[Stored data entries]

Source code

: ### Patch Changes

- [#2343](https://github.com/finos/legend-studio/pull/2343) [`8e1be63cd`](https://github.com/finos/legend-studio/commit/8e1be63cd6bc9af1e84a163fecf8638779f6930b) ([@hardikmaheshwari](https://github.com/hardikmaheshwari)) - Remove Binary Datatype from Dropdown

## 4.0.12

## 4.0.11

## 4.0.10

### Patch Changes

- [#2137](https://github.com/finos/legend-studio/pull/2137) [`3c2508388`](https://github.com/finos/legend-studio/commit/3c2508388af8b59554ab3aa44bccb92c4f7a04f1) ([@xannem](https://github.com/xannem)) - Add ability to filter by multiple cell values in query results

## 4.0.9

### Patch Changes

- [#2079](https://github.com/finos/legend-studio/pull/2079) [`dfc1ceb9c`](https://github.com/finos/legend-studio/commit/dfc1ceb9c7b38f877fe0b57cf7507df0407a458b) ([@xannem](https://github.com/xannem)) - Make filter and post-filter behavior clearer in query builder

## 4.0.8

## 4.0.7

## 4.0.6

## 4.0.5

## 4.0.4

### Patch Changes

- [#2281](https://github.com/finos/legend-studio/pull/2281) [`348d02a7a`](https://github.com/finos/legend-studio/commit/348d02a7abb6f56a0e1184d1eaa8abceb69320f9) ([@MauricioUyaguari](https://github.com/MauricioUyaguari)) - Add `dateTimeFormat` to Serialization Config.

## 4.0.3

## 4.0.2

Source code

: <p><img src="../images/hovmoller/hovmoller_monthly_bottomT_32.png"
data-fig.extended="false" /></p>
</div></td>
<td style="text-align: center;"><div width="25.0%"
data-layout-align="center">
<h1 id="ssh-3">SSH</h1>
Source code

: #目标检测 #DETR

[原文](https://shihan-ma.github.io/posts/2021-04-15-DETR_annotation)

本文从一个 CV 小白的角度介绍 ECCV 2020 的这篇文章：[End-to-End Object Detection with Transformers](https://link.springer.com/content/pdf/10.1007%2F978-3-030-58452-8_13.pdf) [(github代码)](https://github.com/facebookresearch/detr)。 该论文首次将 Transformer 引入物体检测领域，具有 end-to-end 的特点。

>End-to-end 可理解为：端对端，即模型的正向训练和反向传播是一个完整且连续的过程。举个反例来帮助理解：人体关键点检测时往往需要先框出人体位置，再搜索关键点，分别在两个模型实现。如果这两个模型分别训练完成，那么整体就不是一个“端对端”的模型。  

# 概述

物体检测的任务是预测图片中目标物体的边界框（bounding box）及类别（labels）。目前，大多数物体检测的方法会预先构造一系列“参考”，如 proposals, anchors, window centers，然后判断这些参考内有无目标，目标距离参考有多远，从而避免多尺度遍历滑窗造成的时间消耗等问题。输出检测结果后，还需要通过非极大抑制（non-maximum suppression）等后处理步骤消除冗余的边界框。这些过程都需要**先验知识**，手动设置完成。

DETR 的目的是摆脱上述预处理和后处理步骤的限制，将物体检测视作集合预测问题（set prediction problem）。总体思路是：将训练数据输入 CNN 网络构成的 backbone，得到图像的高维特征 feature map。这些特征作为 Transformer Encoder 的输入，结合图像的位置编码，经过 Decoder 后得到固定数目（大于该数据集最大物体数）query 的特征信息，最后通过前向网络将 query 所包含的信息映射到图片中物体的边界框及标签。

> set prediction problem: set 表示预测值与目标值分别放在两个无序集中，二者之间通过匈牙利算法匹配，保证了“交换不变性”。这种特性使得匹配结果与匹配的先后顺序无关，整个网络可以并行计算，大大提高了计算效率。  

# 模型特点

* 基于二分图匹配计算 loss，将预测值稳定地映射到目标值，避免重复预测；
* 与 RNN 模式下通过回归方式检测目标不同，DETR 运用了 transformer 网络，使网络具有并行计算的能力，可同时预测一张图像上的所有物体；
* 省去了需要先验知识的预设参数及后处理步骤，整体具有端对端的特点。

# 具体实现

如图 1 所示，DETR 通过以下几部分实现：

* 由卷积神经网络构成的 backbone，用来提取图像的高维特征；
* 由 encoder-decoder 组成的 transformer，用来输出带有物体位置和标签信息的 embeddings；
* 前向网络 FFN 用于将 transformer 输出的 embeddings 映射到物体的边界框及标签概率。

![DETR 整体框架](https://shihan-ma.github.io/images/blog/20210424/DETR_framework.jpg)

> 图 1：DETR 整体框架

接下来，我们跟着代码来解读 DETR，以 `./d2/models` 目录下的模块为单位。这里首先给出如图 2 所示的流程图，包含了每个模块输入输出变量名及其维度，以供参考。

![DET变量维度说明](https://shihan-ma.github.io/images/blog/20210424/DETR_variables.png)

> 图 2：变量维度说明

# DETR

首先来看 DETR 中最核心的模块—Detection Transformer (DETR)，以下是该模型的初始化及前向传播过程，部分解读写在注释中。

HOW TO COMPLETE THIS TASK:
Return every line of the records above verbatim, with no changes to wording, spacing, or punctuation.

ANSWER TO THIS EXERCISE:
Source code

: ### Patch Changes

- [#2343](https://github.com/finos/legend-studio/pull/2343) [`8e1be63cd`](https://github.com/finos/legend-studio/commit/8e1be63cd6bc9af1e84a163fecf8638779f6930b) ([@hardikmaheshwari](https://github.com/hardikmaheshwari)) - Remove Binary Datatype from Dropdown

## 4.0.12

## 4.0.11

## 4.0.10

### Patch Changes

- [#2137](https://github.com/finos/legend-studio/pull/2137) [`3c2508388`](https://github.com/finos/legend-studio/commit/3c2508388af8b59554ab3aa44bccb92c4f7a04f1) ([@xannem](https://github.com/xannem)) - Add ability to filter by multiple cell values in query results

## 4.0.9

### Patch Changes

- [#2079](https://github.com/finos/legend-studio/pull/2079) [`dfc1ceb9c`](https://github.com/finos/legend-studio/commit/dfc1ceb9c7b38f877fe0b57cf7507df0407a458b) ([@xannem](https://github.com/xannem)) - Make filter and post-filter behavior clearer in query builder

## 4.0.8

## 4.0.7

## 4.0.6

## 4.0.5

## 4.0.4

### Patch Changes

- [#2281](https://github.com/finos/legend-studio/pull/2281) [`348d02a7a`](https://github.com/finos/legend-studio/commit/348d02a7abb6f56a0e1184d1eaa8abceb69320f9) ([@MauricioUyaguari](https://github.com/MauricioUyaguari)) - Add `dateTimeFormat` to Serialization Config.

## 4.0.3

## 4.0.2

Source code

: <p><img src="../images/hovmoller/hovmoller_monthly_bottomT_32.png"
data-fig.extended="false" /></p>
</div></td>
<td style="text-align: center;"><div width="25.0%"
data-layout-align="center">
<h1 id="ssh-3">SSH</h1>
Source code

: #目标检测 #DETR

[原文](https://shihan-ma.github.io/posts/2021-04-15-DETR_annotation)

本文从一个 CV 小白的角度介绍 ECCV 2020 的这篇文章：[End-to-End Object Detection with Transformers](https://link.springer.com/content/pdf/10.1007%2F978-3-030-58452-8_13.pdf) [(github代码)](https://github.com/facebookresearch/detr)。 该论文首次将 Transformer 引入物体检测领域，具有 end-to-end 的特点。

>End-to-end 可理解为：端对端，即模型的正向训练和反向传播是一个完整且连续的过程。举个反例来帮助理解：人体关键点检测时往往需要先框出人体位置，再搜索关键点，分别在两个模型实现。如果这两个模型分别训练完成，那么整体就不是一个“端对端”的模型。  

# 概述

物体检测的任务是预测图片中目标物体的边界框（bounding box）及类别（labels）。目前，大多数物体检测的方法会预先构造一系列“参考”，如 proposals, anchors, window centers，然后判断这些参考内有无目标，目标距离参考有多远，从而避免多尺度遍历滑窗造成的时间消耗等问题。输出检测结果后，还需要通过非极大抑制（non-maximum suppression）等后处理步骤消除冗余的边界框。这些过程都需要**先验知识**，手动设置完成。

DETR 的目的是摆脱上述预处理和后处理步骤的限制，将物体检测视作集合预测问题（set prediction problem）。总体思路是：将训练数据输入 CNN 网络构成的 backbone，得到图像的高维特征 feature map。这些特征作为 Transformer Encoder 的输入，结合图像的位置编码，经过 Decoder 后得到固定数目（大于该数据集最大物体数）query 的特征信息，最后通过前向网络将 query 所包含的信息映射到图片中物体的边界框及标签。

> set prediction problem: set 表示预测值与目标值分别放在两个无序集中，二者之间通过匈牙利算法匹配，保证了“交换不变性”。这种特性使得匹配结果与匹配的先后顺序无关，整个网络可以并行计算，大大提高了计算效率。  

# 模型特点

* 基于二分图匹配计算 loss，将预测值稳定地映射到目标值，避免重复预测；
* 与 RNN 模式下通过回归方式检测目标不同，DETR 运用了 transformer 网络，使网络具有并行计算的能力，可同时预测一张图像上的所有物体；
* 省去了需要先验知识的预设参数及后处理步骤，整体具有端对端的特点。

# 具体实现

如图 1 所示，DETR 通过以下几部分实现：

* 由卷积神经网络构成的 backbone，用来提取图像的高维特征；
* 由 encoder-decoder 组成的 transformer，用来输出带有物体位置和标签信息的 embeddings；
* 前向网络 FFN 用于将 transformer 输出的 embeddings 映射到物体的边界框及标签概率。

![DETR 整体框架](https://shihan-ma.github.io/images/blog/20210424/DETR_framework.jpg)

> 图 1：DETR 整体框架

接下来，我们跟着代码来解读 DETR，以 `./d2/models` 目录下的模块为单位。这里首先给出如图 2 所示的流程图，包含了每个模块输入输出变量名及其维度，以供参考。

![DET变量维度说明](https://shihan-ma.github.io/images/blog/20210424/DETR_variables.png)

> 图 2：变量维度说明

# DETR

首先来看 DETR 中最核心的模块—Detection Transformer (DETR)，以下是该模型的初始化及前向传播过程，部分解读写在注释中。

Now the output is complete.